• Your instructions: State how many lines in the following entries contain the word "ankle". No other output.

....................

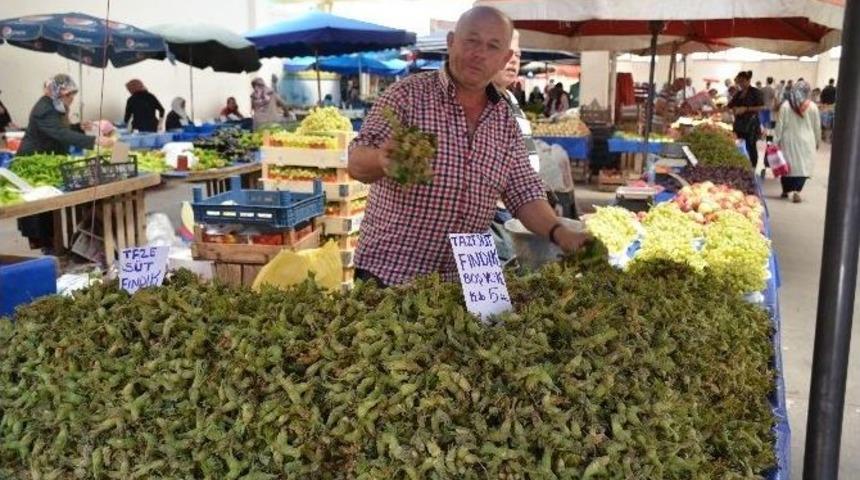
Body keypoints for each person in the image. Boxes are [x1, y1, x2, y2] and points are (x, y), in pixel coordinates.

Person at [347, 6, 589, 287]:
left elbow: (524, 192)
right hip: (392, 275)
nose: (479, 53)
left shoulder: (505, 122)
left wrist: (559, 232)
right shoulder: (406, 96)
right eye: (471, 41)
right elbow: (355, 161)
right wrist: (381, 160)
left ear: (505, 58)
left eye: (492, 46)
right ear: (451, 42)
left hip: (465, 284)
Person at [17, 74, 113, 251]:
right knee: (39, 207)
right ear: (57, 93)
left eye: (72, 95)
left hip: (49, 157)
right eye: (69, 95)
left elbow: (62, 129)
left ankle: (54, 244)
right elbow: (59, 134)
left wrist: (79, 127)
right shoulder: (43, 109)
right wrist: (94, 142)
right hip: (34, 160)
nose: (72, 99)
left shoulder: (56, 106)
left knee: (48, 204)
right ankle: (46, 245)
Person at [774, 80, 821, 203]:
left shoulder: (785, 105)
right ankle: (797, 191)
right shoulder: (812, 106)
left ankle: (786, 190)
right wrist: (818, 141)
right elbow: (817, 127)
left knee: (787, 167)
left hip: (788, 140)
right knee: (803, 167)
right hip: (807, 141)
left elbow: (780, 125)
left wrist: (775, 141)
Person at [727, 70, 766, 170]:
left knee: (751, 146)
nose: (741, 84)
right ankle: (741, 166)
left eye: (743, 81)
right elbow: (729, 106)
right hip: (739, 124)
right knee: (738, 144)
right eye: (739, 81)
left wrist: (746, 109)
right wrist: (712, 111)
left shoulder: (755, 92)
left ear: (748, 81)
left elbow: (762, 107)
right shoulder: (738, 93)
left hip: (751, 124)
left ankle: (754, 167)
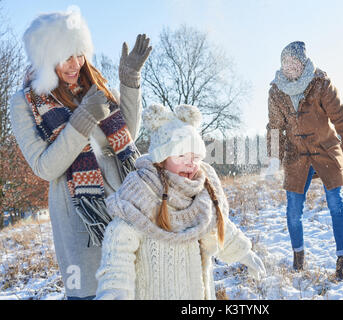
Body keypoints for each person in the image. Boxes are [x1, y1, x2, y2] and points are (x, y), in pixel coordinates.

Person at [9, 10, 151, 299]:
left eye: (79, 54)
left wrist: (129, 81)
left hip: (124, 208)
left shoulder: (91, 86)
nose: (76, 64)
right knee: (90, 292)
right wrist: (83, 119)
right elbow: (45, 167)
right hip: (81, 221)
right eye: (66, 57)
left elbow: (126, 138)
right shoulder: (25, 103)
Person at [95, 103, 266, 300]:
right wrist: (113, 293)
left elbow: (218, 228)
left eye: (195, 156)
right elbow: (117, 259)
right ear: (161, 158)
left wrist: (244, 253)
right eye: (181, 155)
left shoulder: (201, 195)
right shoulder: (139, 198)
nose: (190, 162)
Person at [265, 41, 343, 280]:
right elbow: (275, 128)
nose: (289, 66)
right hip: (296, 154)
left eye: (294, 62)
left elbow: (342, 119)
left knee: (335, 202)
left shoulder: (320, 83)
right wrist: (272, 160)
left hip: (325, 149)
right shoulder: (276, 91)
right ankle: (298, 257)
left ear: (303, 63)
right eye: (285, 62)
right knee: (292, 210)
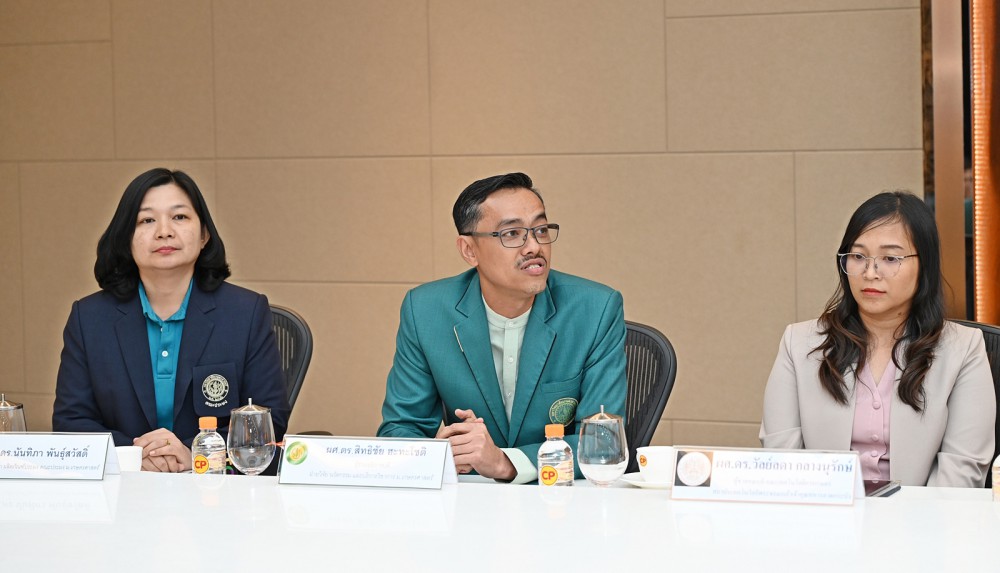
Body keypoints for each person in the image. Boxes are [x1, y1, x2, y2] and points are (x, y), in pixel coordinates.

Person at [377, 172, 627, 483]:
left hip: (560, 499)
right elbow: (400, 429)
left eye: (540, 230)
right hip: (469, 501)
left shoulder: (595, 310)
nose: (533, 247)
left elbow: (603, 444)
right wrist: (437, 454)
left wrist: (506, 463)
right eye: (511, 234)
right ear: (469, 250)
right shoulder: (425, 311)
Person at [53, 168, 289, 472]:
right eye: (146, 220)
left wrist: (196, 453)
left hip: (214, 488)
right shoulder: (89, 319)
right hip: (124, 489)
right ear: (125, 238)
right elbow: (71, 422)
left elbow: (268, 422)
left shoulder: (246, 312)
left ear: (204, 235)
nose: (164, 231)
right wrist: (136, 455)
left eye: (179, 217)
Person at [759, 191, 995, 487]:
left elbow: (961, 472)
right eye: (858, 256)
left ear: (925, 265)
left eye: (890, 258)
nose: (870, 273)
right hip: (823, 512)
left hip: (925, 514)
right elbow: (781, 461)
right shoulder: (799, 343)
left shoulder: (964, 349)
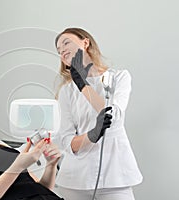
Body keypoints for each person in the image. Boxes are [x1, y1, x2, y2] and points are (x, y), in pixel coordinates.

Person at [54, 28, 143, 200]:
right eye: (58, 50)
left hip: (115, 176)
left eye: (66, 42)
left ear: (85, 43)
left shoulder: (119, 78)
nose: (62, 50)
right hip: (75, 181)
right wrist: (91, 136)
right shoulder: (66, 91)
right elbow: (66, 140)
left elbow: (113, 117)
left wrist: (83, 84)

....................

• Reply to the task: 7